Task instructions:
Up to and including the line that holds "Digital Innovation-corporates part-time", copy every line of the records below exactly, starting at the first; leave pictures out.
○ ○ ○ ○ ○ ○ ○
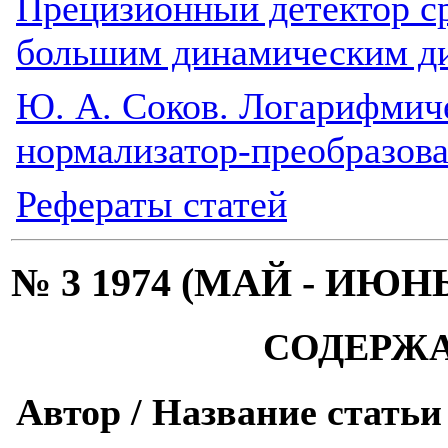
Прецизионный детектор ср
большим динамическим д
Ю. А. Соков. Логарифми
нормализатор-преобразова
Рефераты статей
№ 3 1974 (МАЙ - ИЮН
СОДЕРЖ
Автор / Название статьи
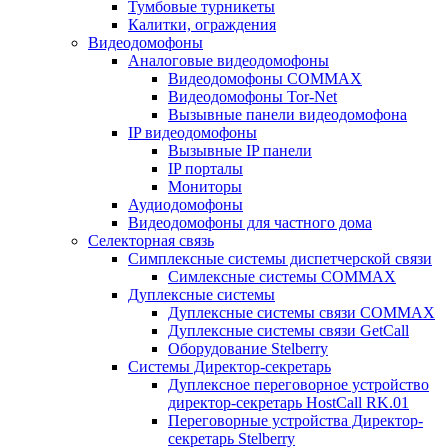
Тумбовые турникеты
Калитки, ограждения
Видеодомофоны
Аналоговые видеодомофоны
Видеодомофоны COMMAX
Видеодомофоны Tor-Net
Вызывные панели видеодомофона
IP видеодомофоны
Вызывные IP панели
IP порталы
Мониторы
Аудиодомофоны
Видеодомофоны для частного дома
Селекторная связь
Симплексные системы диспетчерской связи
Симлексные системы COMMAX
Дуплексные системы
Дуплексные системы связи COMMAX
Дуплексные системы связи GetCall
Оборудование Stelberry
Системы Директор-секретарь
Дуплексное переговорное устройство
директор-секретарь HostCall RK.01
Переговорные устройства Директор-
секретарь Stelberry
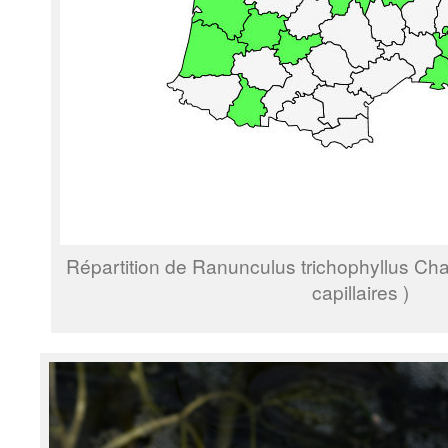
Répartition de Ranunculus trichophyllus Chai
capillaires )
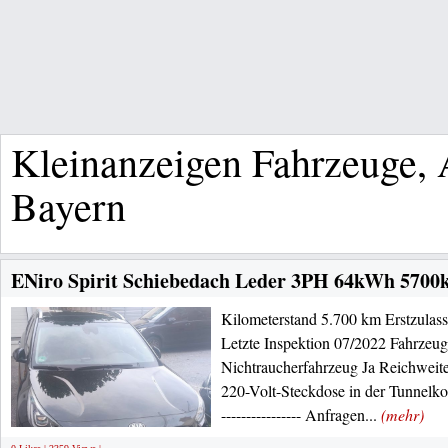
Kleinanzeigen Fahrzeuge, 
Bayern
ENiro Spirit Schiebedach Leder 3PH 64kWh 5700k
Kilometerstand 5.700 km Erstzula
Letzte Inspektion 07/2022 Fahrzeug
Nichtraucherfahrzeug Ja Reichweit
220-Volt-Steckdose in der Tunnelkonso
---------------- Anfragen...
(mehr)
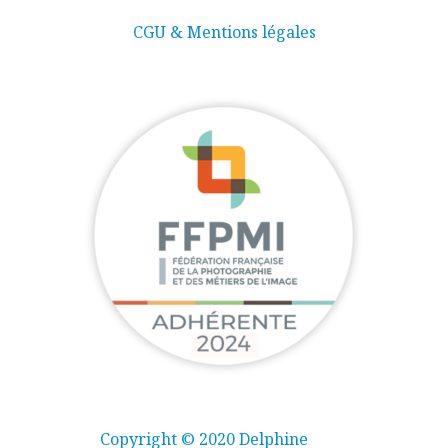
CGU & Mentions légales
Copyright © 2020 Delphine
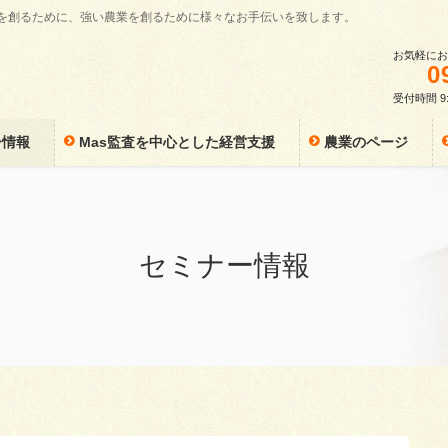
業を創るために、強い農業を創るために様々なお手伝いを致します。
お気軽にお
0
受付時間 9:
ー情報
Mas監査を中心とした経営支援
農業のページ
セミナー情報
）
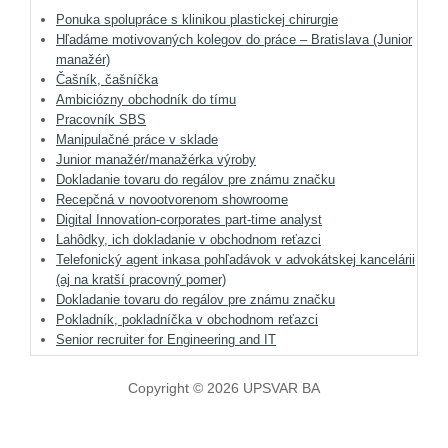
Ponuka spolupráce s klinikou plastickej chirurgie
Hľadáme motivovaných kolegov do práce – Bratislava (Junior
manažér)
Čašník, čašníčka
Ambiciózny obchodník do tímu
Pracovník SBS
Manipulačné práce v sklade
Junior manažér/manažérka výroby
Dokladanie tovaru do regálov pre známu značku
Recepčná v novootvorenom showroome
Digital Innovation-corporates part-time analyst
Lahôdky, ich dokladanie v obchodnom reťazci
Telefonický agent inkasa pohľadávok v advokátskej kancelárii
(aj na kratší pracovný pomer)
Dokladanie tovaru do regálov pre známu značku
Pokladník, pokladníčka v obchodnom reťazci
Senior recruiter for Engineering and IT
Copyright © 2026 UPSVAR BA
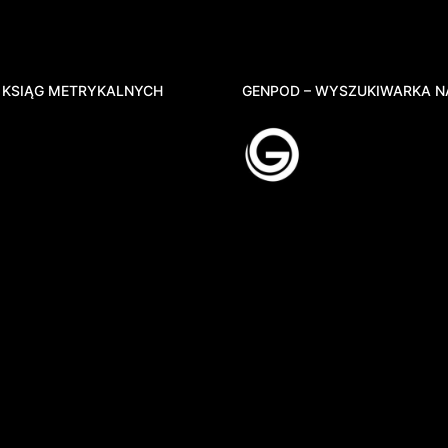
 KSIĄG METRYKALNYCH
GENPOD – WYSZUKIWARKA N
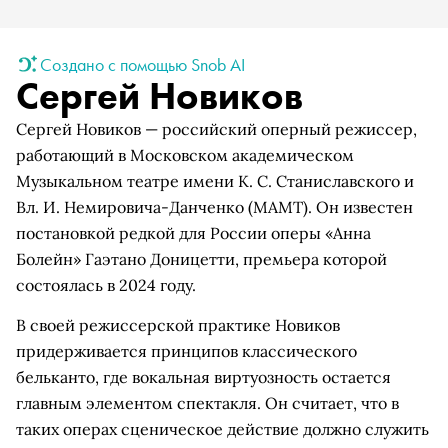
Создано с помощью Snob AI
Сергей Новиков
Сергей Новиков — российский оперный режиссер,
работающий в Московском академическом
Музыкальном театре имени К. С. Станиславского и
Вл. И. Немировича-Данченко (МАМТ). Он известен
постановкой редкой для России оперы «Анна
Болейн» Гаэтано Доницетти, премьера которой
состоялась в 2024 году.
В своей режиссерской практике Новиков
придерживается принципов классического
бельканто, где вокальная виртуозность остается
главным элементом спектакля. Он считает, что в
таких операх сценическое действие должно служить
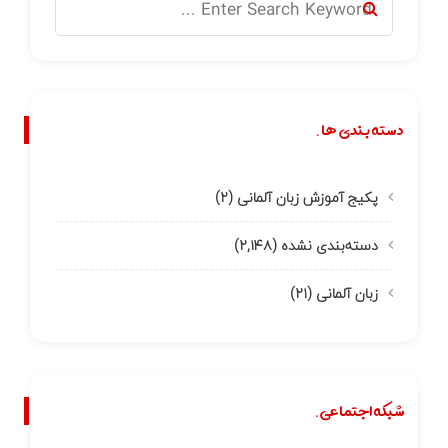
دسته بندی ها.
پکیج آموزش زبان آلمانی
(۲)
دسته‌بندی نشده
(۲,۱۴۸)
زبان آلمانی
(۲۱)
شبکه اجتماعی.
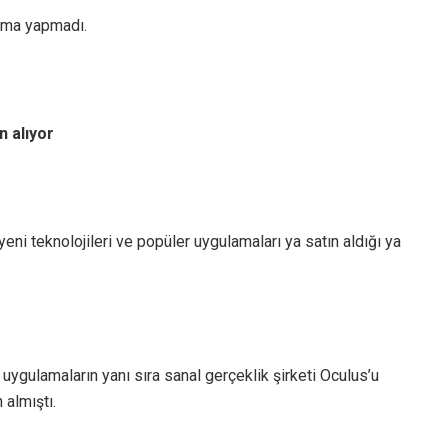
lama yapmadı.
 alıyor
ni teknolojileri ve popüler uygulamaları ya satın aldığı ya
ygulamaların yanı sıra sanal gerçeklik şirketi Oculus’u
 almıştı.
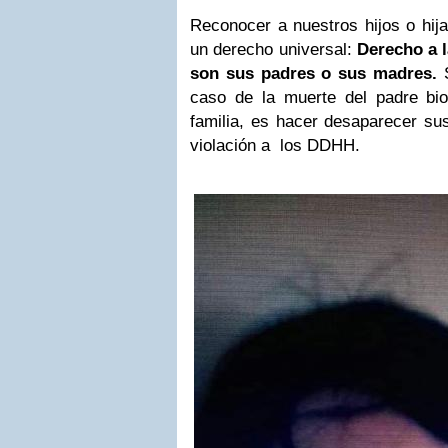
Reconocer a nuestros hijos o hij
un derecho universal:
Derecho a l
son sus padres o sus madres.
caso de la muerte del padre bio
familia, es hacer desaparecer sus
violación a los DDHH.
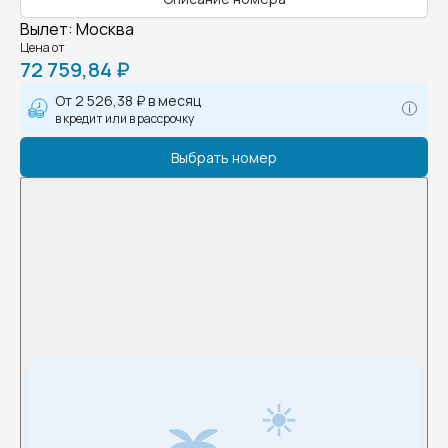
Вылет
:
Москва
Цена от
72 759,84 ₽
От
2 526,38 ₽
в месяц
в кредит или в рассрочку
Выбрать номер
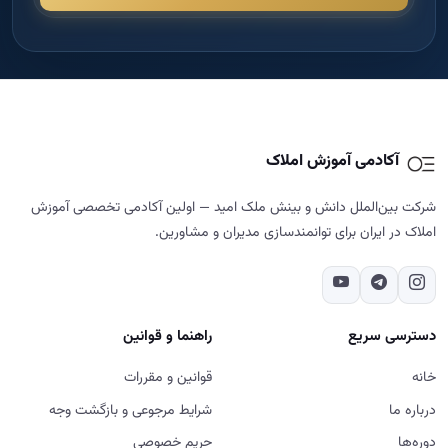
آکادمی آموزش املاک
شرکت بین‌الملل دانش و بینش ملک امید — اولین آکادمی تخصصی آموزش
املاک در ایران برای توانمندسازی مدیران و مشاورین.
دسترسی سریع
راهنما و قوانین
خانه
قوانین و مقررات
درباره ما
شرایط مرجوعی و بازگشت وجه
دوره‌ها
حریم خصوصی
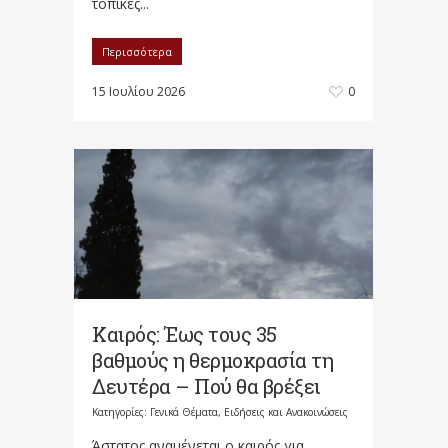
τοπικές...
Περισσότερα
15 Ιουλίου 2026
0
Καιρός: Έως τους 35
βαθμούς η θερμοκρασία τη
Δευτέρα – Πού θα βρέξει
Κατηγορίες:
Γενικά Θέματα
,
Ειδήσεις και Ανακοινώσεις
Άστατος αναμένεται ο καιρός για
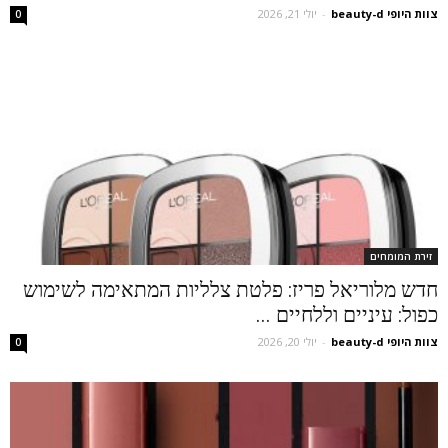
צוות היופי beauty-d
-
יולי 21, 2026
0
זירת המומחים
חדש מלוריאל פריז: פלטת צלליות המתאימה לשימוש
כפול: עיניים וללחיים ...
צוות היופי beauty-d
-
יולי 20, 2026
0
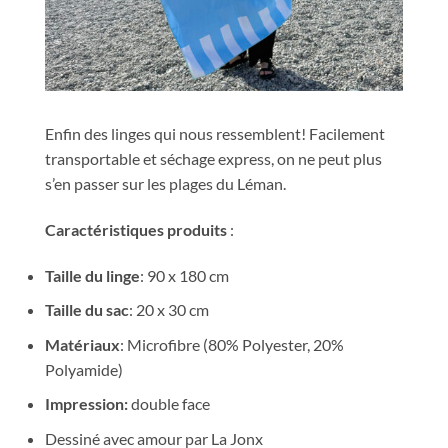
Enfin des linges qui nous ressemblent! Facilement
transportable et séchage express, on ne peut plus
s’en passer sur les plages du Léman.
Caractéristiques produits
:
Taille du linge
: 90 x 180 cm
Taille du sac
: 20 x 30 cm
Matériaux
: Microfibre (80% Polyester, 20%
Polyamide)
Impression:
double face
Dessiné avec amour par La Jonx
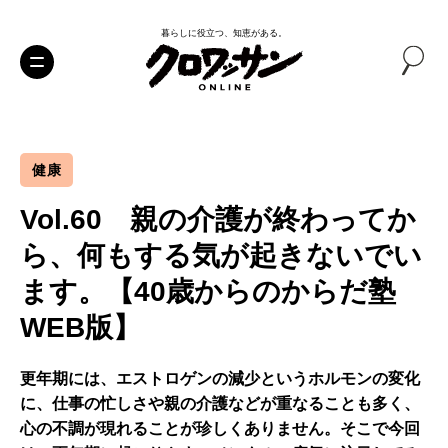
暮らしに役立つ、知恵がある。
健康
Vol.60 親の介護が終わってか
ら、何もする気が起きないでい
ます。【40歳からのからだ塾
WEB版】
更年期には、エストロゲンの減少というホルモンの変化
に、仕事の忙しさや親の介護などが重なることも多く、
心の不調が現れることが珍しくありません。そこで今回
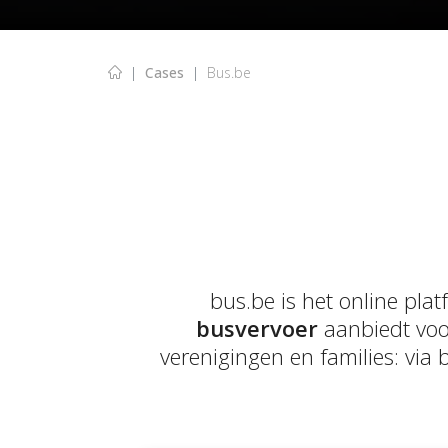
Cases
Bus.be
bus.be is het online pla
busvervoer
aanbiedt voor
verenigingen en families: vi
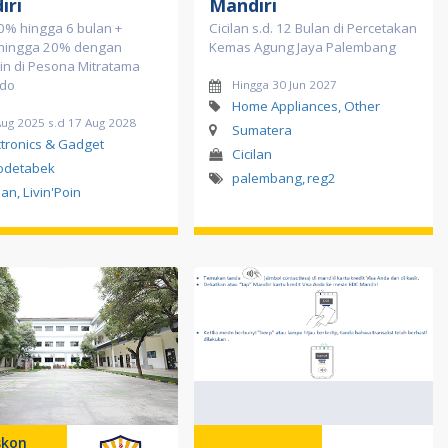
iri
Mandiri
 0% hingga 6 bulan +
Cicilan s.d. 12 Bulan di Percetakan
hingga 20% dengan
Kemas Agung Jaya Palembang
oin di Pesona Mitratama
ndo
Hingga 30 Jun 2027
Home Appliances, Other
Aug 2025 s.d 17 Aug 2028
Sumatera
ctronics & Gadget
Cicilan
odetabek
palembang
,
reg2
lan, Livin'Poin
skon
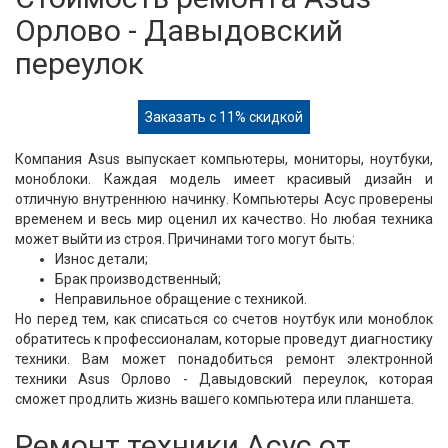
Орлово - Давыдовский
переулок
Заказать с 11% скидкой
Компания Asus выпускает компьютеры, мониторы, ноутбуки,
моноблоки. Каждая модель имеет красивый дизайн и
отличную внутреннюю начинку. Компьютеры Асус проверены
временем и весь мир оценил их качество. Но любая техника
может выйти из строя. Причинами того могут быть:
Износ детали;
Брак производственный;
Неправильное обращение с техникой.
Но перед тем, как списаться со счетов ноутбук или моноблок
обратитесь к профессионалам, которые проведут диагностику
техники. Вам может понадобиться ремонт электронной
техники Asus Орлово - Давыдовский переулок, которая
сможет продлить жизнь вашего компьютера или планшета.
Ремонт техники Асус от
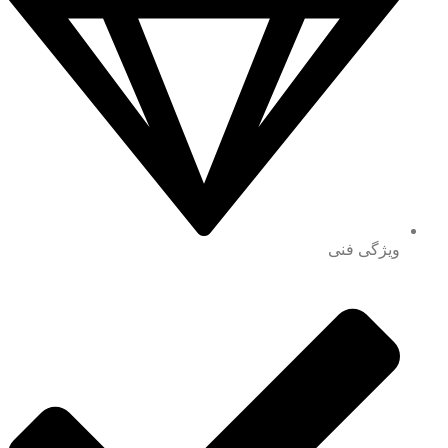
ویژگی فنی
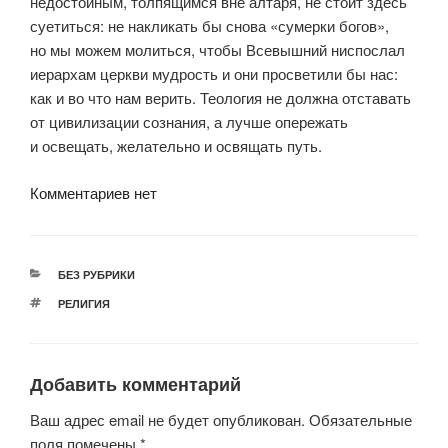
недостойным, толпящимся вне алтаря, не стоит здесь
суетиться: не накликать бы снова «сумерки богов»,
но мы можем молиться, чтобы Всевышний ниспослал
иерархам церкви мудрость и они просветили бы нас:
как и во что нам верить. Теология не должна отставать
от цивилизации сознания, а лучше опережать
и освещать, желательно и освящать путь.
Комментариев нет
РУБРИКИ
БЕЗ РУБРИКИ
МЕТКИ
РЕЛИГИЯ
Добавить комментарий
Ваш адрес email не будет опубликован.
Обязательные
поля помечены
*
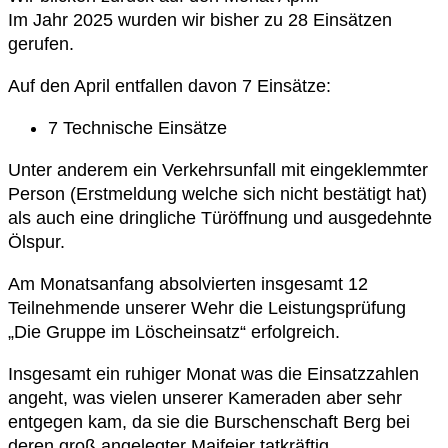
Im Jahr 2025 wurden wir bisher zu 28 Einsätzen
gerufen.
Auf den April entfallen davon 7 Einsätze:
7 Technische Einsätze
Unter anderem ein Verkehrsunfall mit eingeklemmter
Person (Erstmeldung welche sich nicht bestätigt hat)
als auch eine dringliche Türöffnung und ausgedehnte
Ölspur.
Am Monatsanfang absolvierten insgesamt 12
Teilnehmende unserer Wehr die Leistungsprüfung
„Die Gruppe im Löscheinsatz“ erfolgreich.
Insgesamt ein ruhiger Monat was die Einsatzzahlen
angeht, was vielen unserer Kameraden aber sehr
entgegen kam, da sie die Burschenschaft Berg bei
deren groß angelegter Maifeier tatkräftig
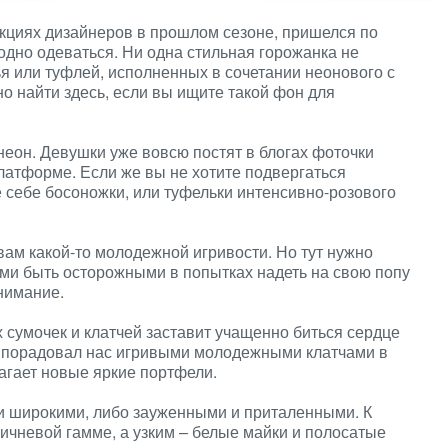
кциях дизайнеров в прошлом сезоне, пришелся по
дно одеваться. Ни одна стильная горожанка не
ья или туфлей, исполненных в сочетании неонового с
о найти здесь, если вы ищите такой фон для
еон. Девушки уже вовсю постят в блогах фоточки
латформе. Если же вы не хотите подвергаться
 себе босоножки, или туфельки интенсивно-розового
ам какой-то молодежной игривости. Но тут нужно
ми быть осторожными в попытках надеть на свою попу
нимание.
сумочек и клатчей заставит учащенно биться сердце
к порадовал нас игривыми молодежными клатчами в
лагает новые яркие портфели.
и широкими, либо зауженными и приталенными. К
ичневой гамме, а узким – белые майки и полосатые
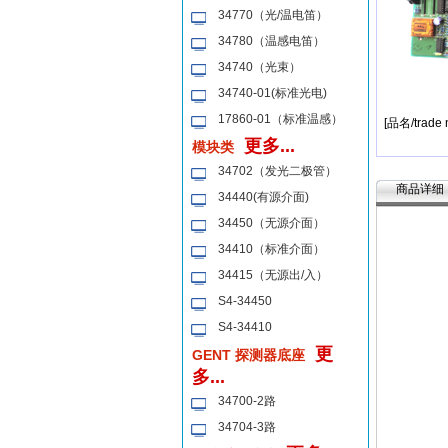
34770（光/温电笛）
34780（温感电笛）
34740（光束）
34740-01(标准光电)
17860-01（标准温感）
[品名/trade
更多...
模块类
34702（发光二极管）
商品详细
34440(有源介面)
34450（无源介面）
34410（标准介面）
34415（无源出/入）
S4-34450
S4-34410
更
GENT 探测器底座
多...
34700-2路
34704-3路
○ ○ ○ ○ ○ ○ ○
Expected answer:
Прецизионный детектор ср
большим динамическим д
Ю. А. Соков. Логарифми
нормализатор-преобразова
Рефераты статей
№ 3 1974 (МАЙ - ИЮН
СОДЕРЖ
Автор / Название статьи
Тумбовые турникеты
Калитки, ограждения
Видеодомофоны
Аналоговые видеодомофоны
Видеодомофоны COMMAX
Видеодомофоны Tor-Net
Вызывные панели видеодомофона
IP видеодомофоны
Вызывные IP панели
IP порталы
Мониторы
Аудиодомофоны
Видеодомофоны для частного дома
Селекторная связь
Симплексные системы диспетчерской связи
Симлексные системы COMMAX
Дуплексные системы
Дуплексные системы связи COMMAX
Дуплексные системы связи GetCall
Оборудование Stelberry
Системы Директор-секретарь
Дуплексное переговорное устройство
директор-секретарь HostCall RK.01
Переговорные устройства Директор-
секретарь Stelberry
Répartition de Ranunculus trichophyllus Chai
capillaires )
Kleinanzeigen Fahrzeuge, 
Bayern
ENiro Spirit Schiebedach Leder 3PH 64kWh 5700k
Kilometerstand 5.700 km Erstzula
Letzte Inspektion 07/2022 Fahrzeug
Nichtraucherfahrzeug Ja Reichweit
220-Volt-Steckdose in der Tunnelkonso
---------------- Anfragen...
(mehr)
CGU & Mentions légales
Copyright © 2020 Delphine
業を創るために、強い農業を創るために様々なお手伝いを致します。
お気軽にお
0
受付時間 9:
ー情報
Mas監査を中心とした経営支援
農業のページ
セミナー情報
）
Ponuka spolupráce s klinikou plastickej chirurgie
Hľadáme motivovaných kolegov do práce – Bratislava (Junior
manažér)
Čašník, čašníčka
Ambiciózny obchodník do tímu
Pracovník SBS
Manipulačné práce v sklade
Junior manažér/manažérka výroby
Dokladanie tovaru do regálov pre známu značku
Recepčná v novootvorenom showroome
Digital Innovation-corporates part-time analyst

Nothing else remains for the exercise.